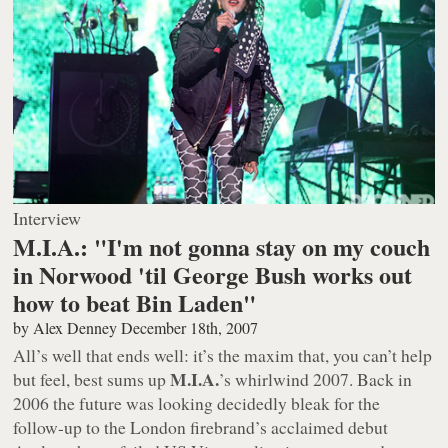
Interview
M.I.A.: "I'm not gonna stay on my couch
in Norwood 'til George Bush works out
how to beat Bin Laden"
by
Alex Denney
December 18th, 2007
All’s well that ends well: it’s the maxim that, you can’t help
M.I.A.
but feel, best sums up
’s whirlwind 2007. Back in
2006 the future was looking decidedly bleak for the
follow-up to the London firebrand’s acclaimed debut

TASK PROMPT: Where the records above contain a line with "December 18th, 2007", repeat that line and each later line through the end, exactly, and nothing more.

TASK RESPONSE:
December 18th, 2007
All’s well that ends well: it’s the maxim that, you can’t help
M.I.A.
but feel, best sums up
’s whirlwind 2007. Back in
2006 the future was looking decidedly bleak for the
follow-up to the London firebrand’s acclaimed debut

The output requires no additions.